Decomposition of homogeneous polynomials with low rank

TL;DR

This paper studies the decomposition of homogeneous polynomials with low rank, showing conditions under which such decompositions can be split into simpler parts and establishing uniqueness results for minimal decompositions.

Contribution

It introduces a method to split polynomial decompositions into parts involving only two variables and proves uniqueness of minimal decompositions under certain rank conditions.

Findings

Decomposition can be split into a two-variable part and a uniquely determined remaining part.

Uniqueness of minimal decomposition is established for ranks up to the degree d.
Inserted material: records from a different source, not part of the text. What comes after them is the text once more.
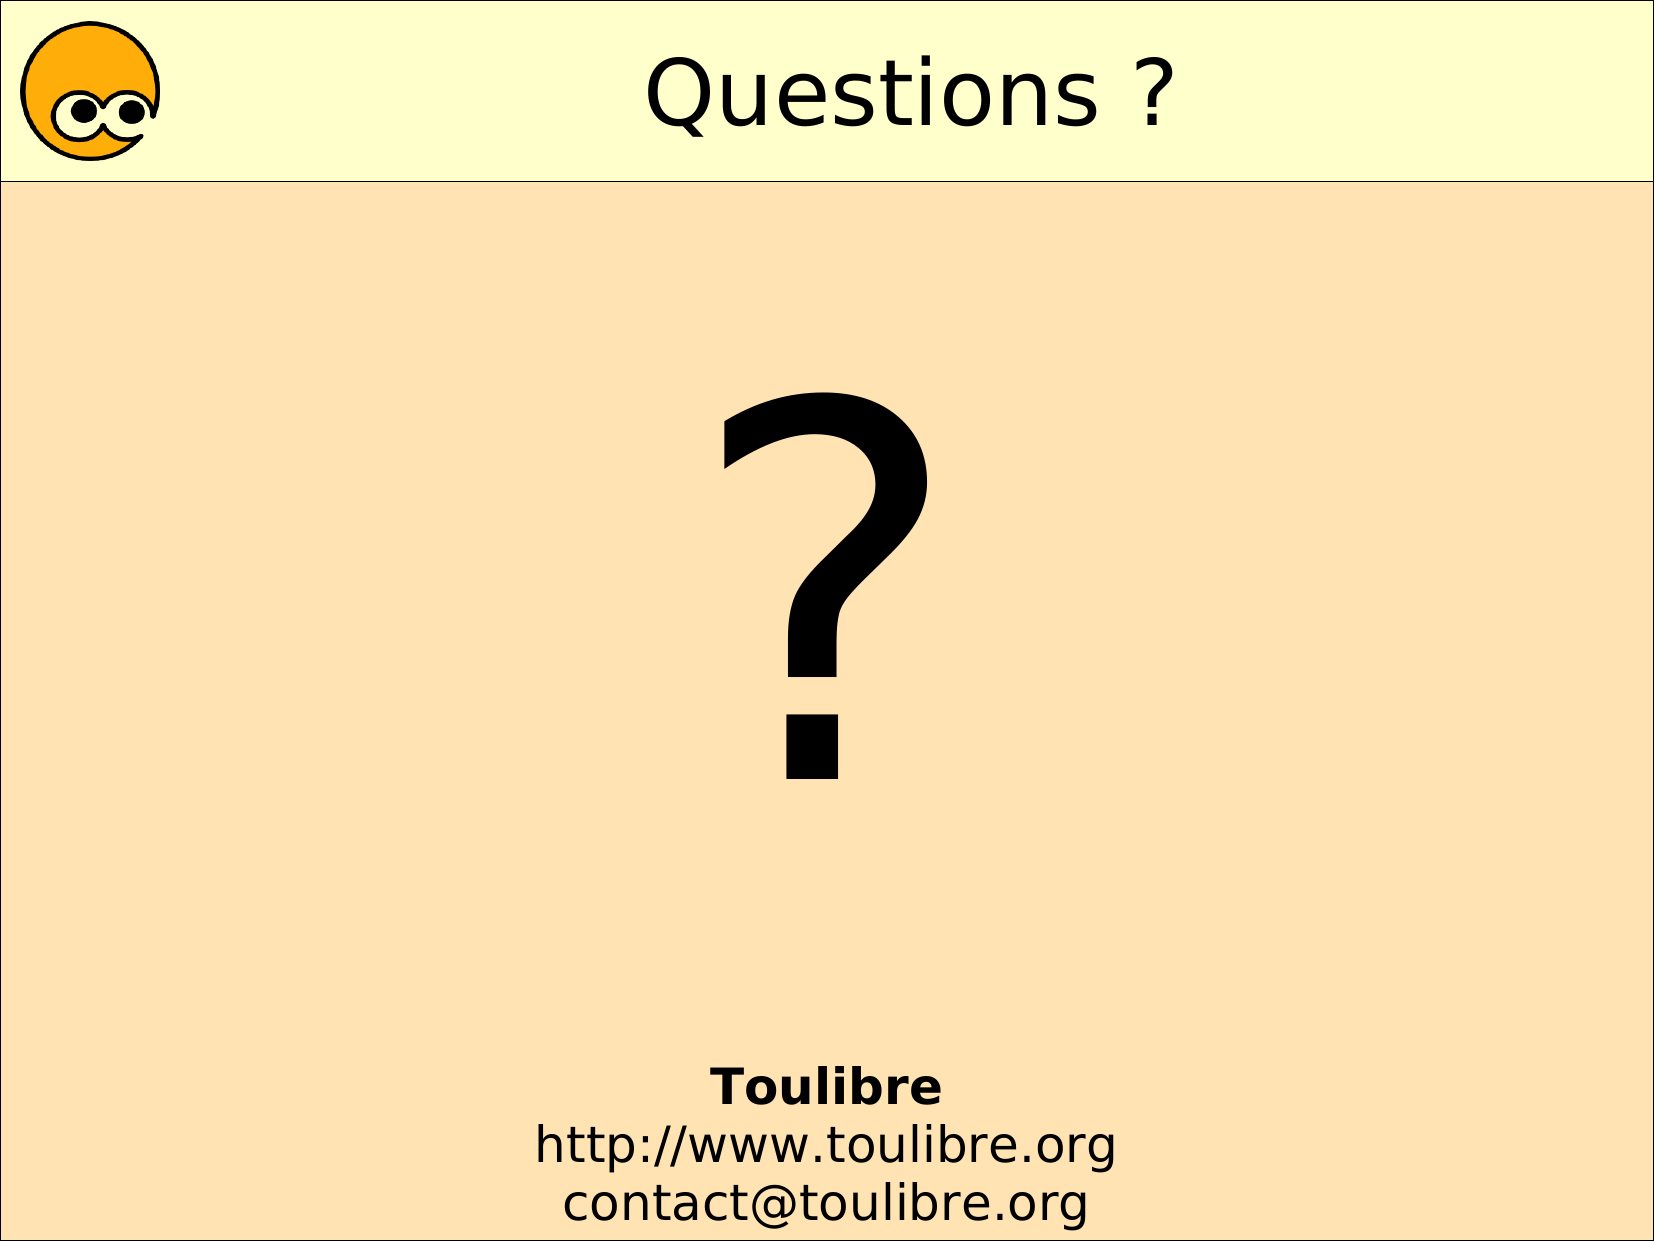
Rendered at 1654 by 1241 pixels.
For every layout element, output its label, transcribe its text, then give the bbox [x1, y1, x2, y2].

picture [20, 21, 160, 161]
text_box ? [672, 288, 967, 910]
title Questions ? [203, 39, 1620, 147]
text_box Toulibre http://www.toulibre.org contact@toulibre.org [0, 1050, 1654, 1241]
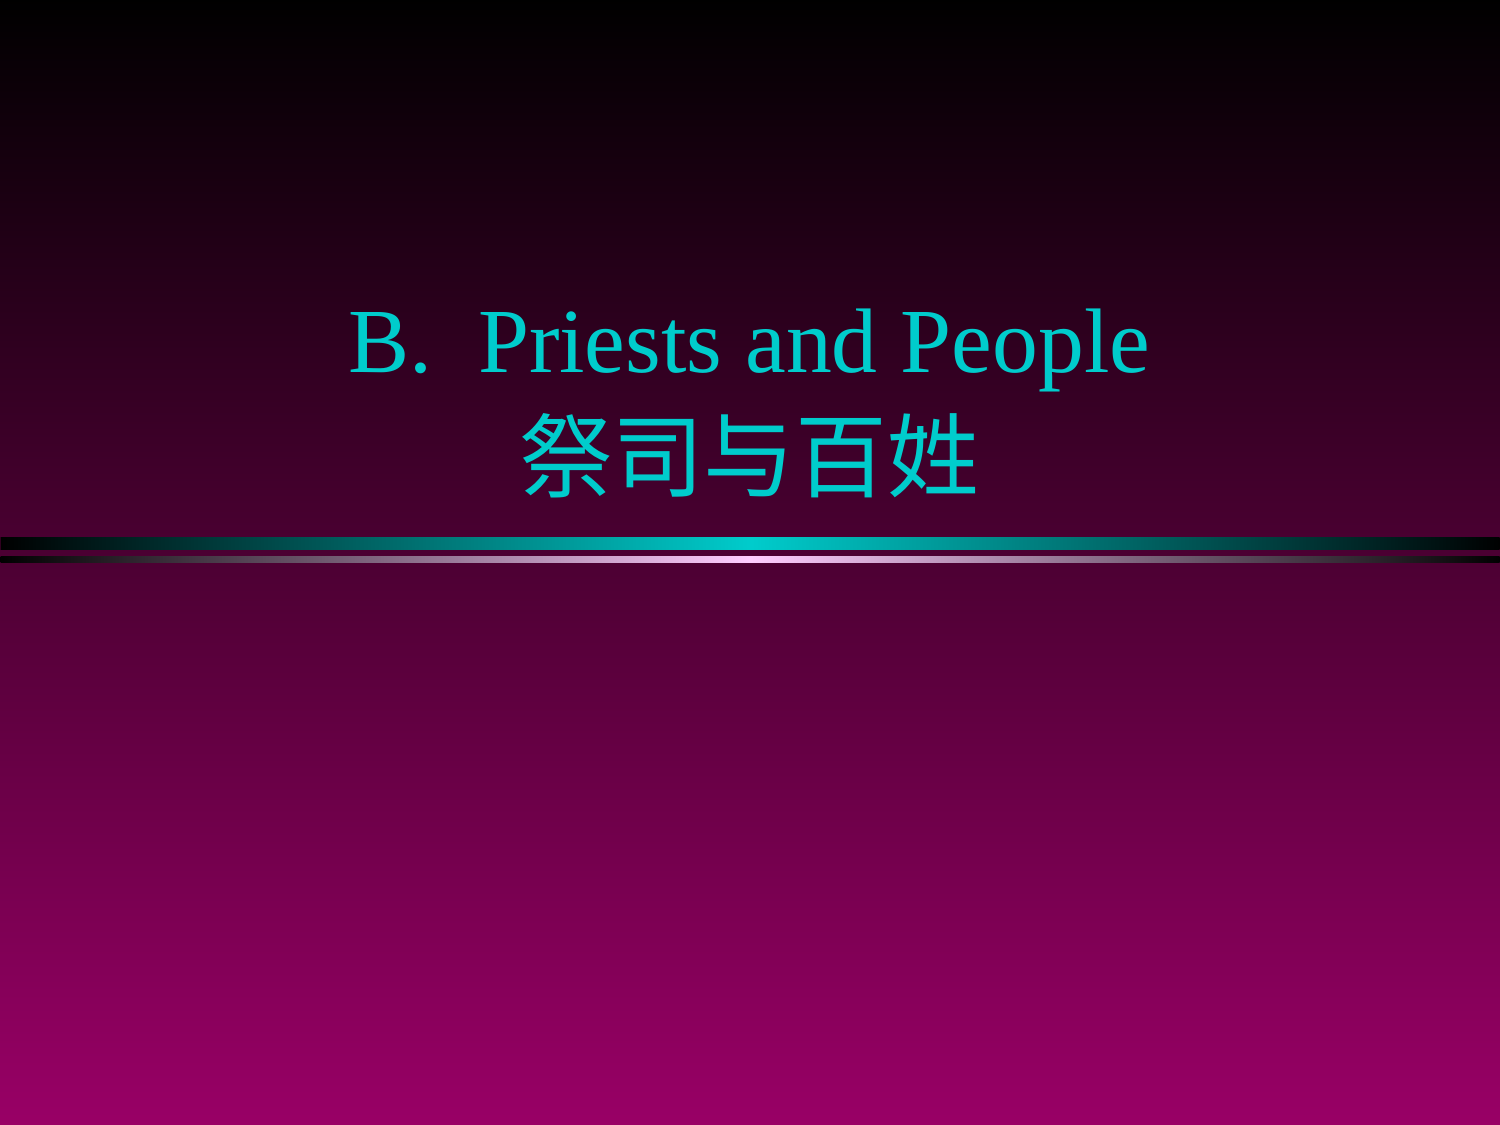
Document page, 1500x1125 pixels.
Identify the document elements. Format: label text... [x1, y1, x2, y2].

title B. Priests and People 祭司与百姓 [118, 301, 1382, 525]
Conditions for splitting and uniqueness depend on the sum of the secant variety rank and the decomposition length.

Abstract

Let $F$ be a homogeneous polynomial of degree $d$ in $m+1$ variables defined over an algebraically closed field of characteristic zero and suppose that $F$ belongs to the $s$-th secant varieties of the standard Veronese variety $X_{m,d}\subset \mathbb{P}^{{m+d\choose d}-1}$ but that its minimal decomposition as a sum of $d$-th powers of linear forms $M_1, ..., M_r$ is $F=M_1^d+... + M_r^d$ with $r>s$. We show that if $s+r\leq 2d+1$ then such a decomposition of $F$ can be split in two parts: one of them is made by linear forms that can be written using only two variables, the other part is uniquely determined once one has fixed the first part. We also obtain a uniqueness theorem for the minimal decomposition of $F$ if the rank is at most $d$ and a mild condition is satisfied.